Parabolic coordinates are defined as follows: $\alpha=r+x, \beta=r-x$ with $r=\sqrt{x^2+y^2}$

The Attempt at a Solution

I don't know how to proceed in this situation: in simpler case (spherical or cylindrical coordinates) I write down the three components of velocity using geometrical intuition (e.g. $v_\rho=\dot \rho, v_\phi=\rho \dot\phi,v_z=\dot z$, because I see they are right...). What if I get only the definition of the new coordinates?

 

[Redbelly98]

Welcome to physics forums.

Homework Statement

Prove that in parabolic coordinates $\alpha,\beta$ the kinetic energy is $T=m/8(\alpha+\beta)(\dot\alpha^2/\alpha+\dot\beta^2/\beta)$

Homework Equations

Parabolic coordinates are defined as follows: $\alpha=r+x, \beta=r-x$ with $r=\sqrt{x^2+y^2}$

The Attempt at a Solution

I don't know how to proceed in this situation: in simpler case (spherical or cylindrical coordinates) I write down the three components of velocity using geometrical intuition (e.g. $v_\rho=\dot \rho, v_\phi=\rho \dot\phi,v_z=\dot z$, because I see they are right...). What if I get only the definition of the new coordinates?

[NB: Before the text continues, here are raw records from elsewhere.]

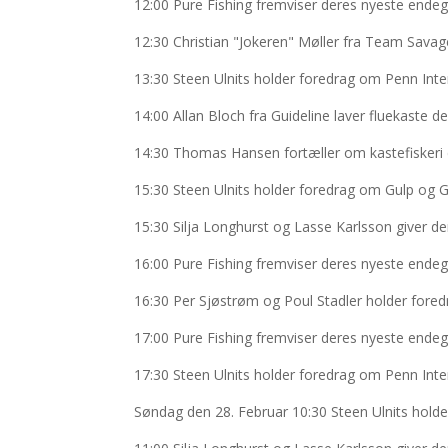
12:00 Pure Fishing fremviser deres nyeste endeg
12:30 Christian "Jokeren" Møller fra Team Savag
13:30 Steen Ulnits holder foredrag om Penn Inte
14:00 Allan Bloch fra Guideline laver fluekaste
14:30 Thomas Hansen fortæller om kastefiskeri 
15:30 Steen Ulnits holder foredrag om Gulp og G
15:30 Silja Longhurst og Lasse Karlsson giver d
16:00 Pure Fishing fremviser deres nyeste endeg
16:30 Per Sjøstrøm og Poul Stadler holder fore
17:00 Pure Fishing fremviser deres nyeste endeg
17:30 Steen Ulnits holder foredrag om Penn Inte
Søndag den 28. Februar 10:30 Steen Ulnits hold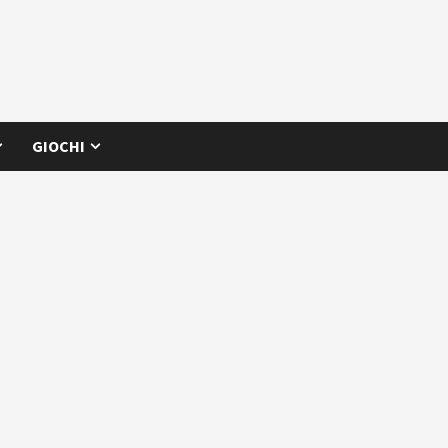
GIOCHI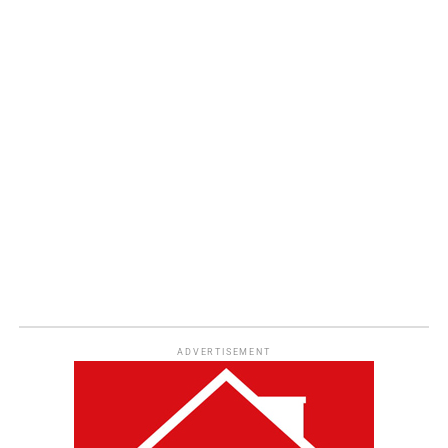
ADVERTISEMENT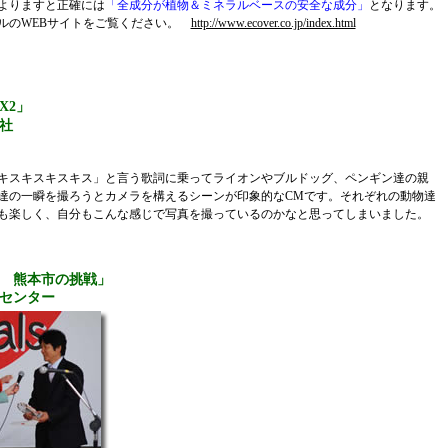
よりますと正確には
「全成分が植物＆ミネラルベースの安全な成分」
となります。
ルのWEBサイトをご覧ください。
http://www.ecover.co.jp/index.html
 X2」
会社
スキスキスキス」と言う歌詞に乗ってライオンやブルドッグ、ペンギン達の親
達の一瞬を撮ろうとカメラを構えるシーンが印象的なCMです。それぞれの動物達
も楽しく、自分もこんな感じで写真を撮っているのかなと思ってしまいました。
 熊本市の挑戦」
センター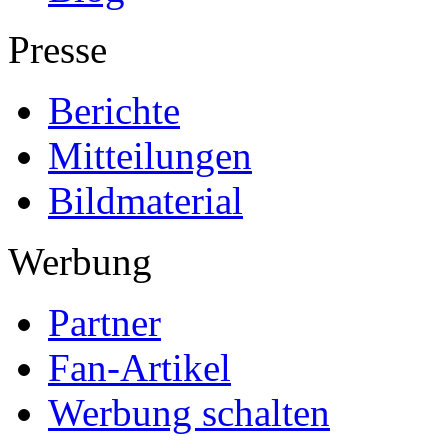
Presse
Berichte
Mitteilungen
Bildmaterial
Werbung
Partner
Fan-Artikel
Werbung schalten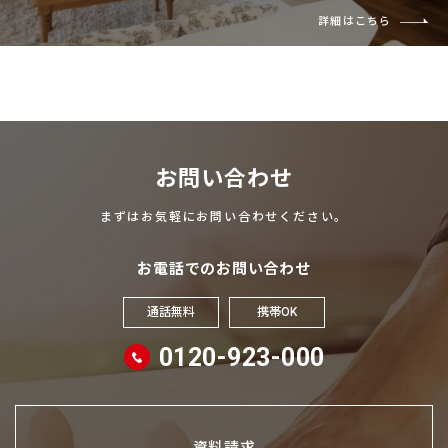
詳細はこちら
お問い合わせ
まずはお気軽にお問い合わせください。
お電話でのお問い合わせ
通話無料
携帯OK
0120-923-000
資料請求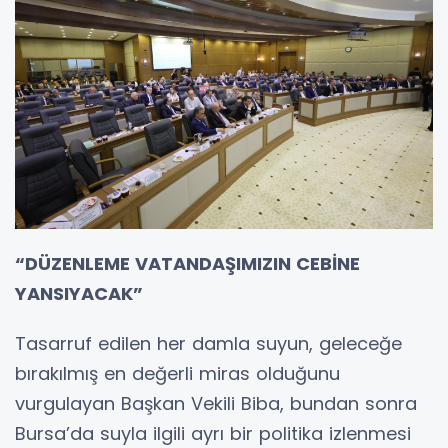
“DÜZENLEME VATANDAŞIMIZIN CEBİNE
YANSIYACAK”
Tasarruf edilen her damla suyun, geleceğe
bırakılmış en değerli miras olduğunu
vurgulayan Başkan Vekili Biba, bundan sonra
Bursa’da suyla ilgili ayrı bir politika izlenmesi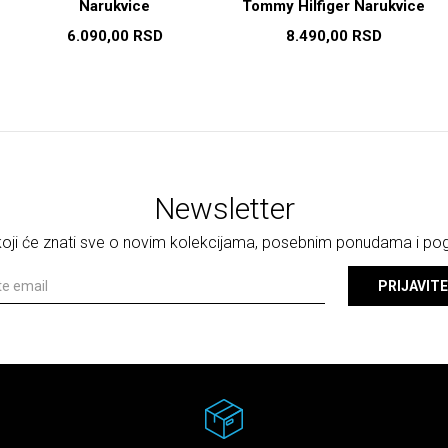
Narukvice
Tommy Hilfiger Narukvice
6.090,00
RSD
8.490,00
RSD
Newsletter
 koji će znati sve o novim kolekcijama, posebnim ponudama i p
PRIJAVITE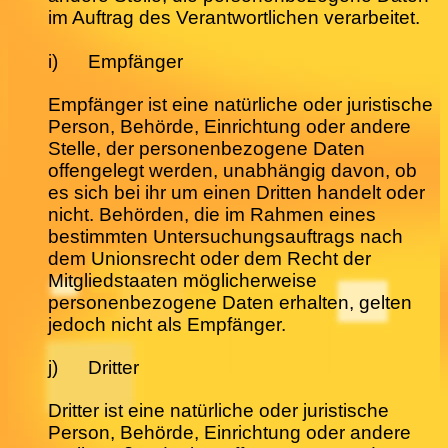
im Auftrag des Verantwortlichen verarbeitet.
i) Empfänger
Empfänger ist eine natürliche oder juristische
Person, Behörde, Einrichtung oder andere
Stelle, der personenbezogene Daten
offengelegt werden, unabhängig davon, ob
es sich bei ihr um einen Dritten handelt oder
nicht. Behörden, die im Rahmen eines
bestimmten Untersuchungsauftrags nach
dem Unionsrecht oder dem Recht der
Mitgliedstaaten möglicherweise
personenbezogene Daten erhalten, gelten
jedoch nicht als Empfänger.
j) Dritter
Dritter ist eine natürliche oder juristische
Person, Behörde, Einrichtung oder andere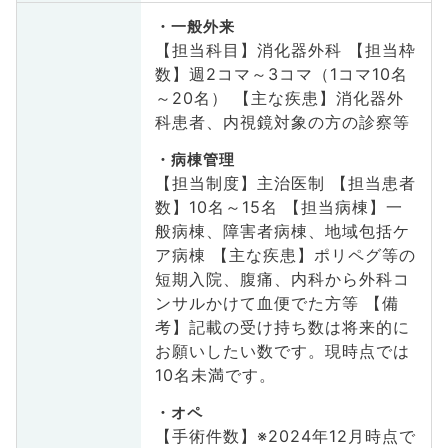
一般外来
【担当科目】消化器外科 【担当枠
数】週2コマ～3コマ（1コマ10名
～20名） 【主な疾患】消化器外
科患者、内視鏡対象の方の診察等
病棟管理
【担当制度】主治医制 【担当患者
数】10名～15名 【担当病棟】一
般病棟、障害者病棟、地域包括ケ
ア病棟 【主な疾患】ポリペグ等の
短期入院、腹痛、内科から外科コ
ンサルかけて血便でた方等 【備
考】記載の受け持ち数は将来的に
お願いしたい数です。現時点では
10名未満です。
オペ
【手術件数】※2024年12月時点で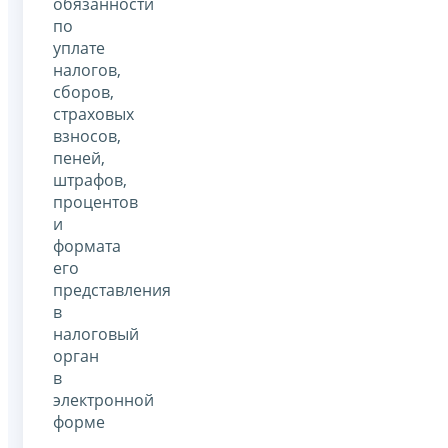
обязанности
по
уплате
налогов,
сборов,
страховых
взносов,
пеней,
штрафов,
процентов
и
формата
его
представления
в
налоговый
орган
в
электронной
форме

I think the key here is to get x and y in terms of $\alpha, \beta$. And you hopefully already know how to express the kinetic energy in x, y coordinates, right?

 

[QuArK21343]

That's right! I check explicitly and it works. Now that I have the kinetic energy, it will be doable to write down the equations of motion. Thank you.

 

[Redbelly98]

You're welcome

FYI, it looks like this is a college junior or senior level course in classical mechanics. If so, future posts would go in the Advanced Physics area:

https://www.physicsforums.com/forumdisplay.php?f=154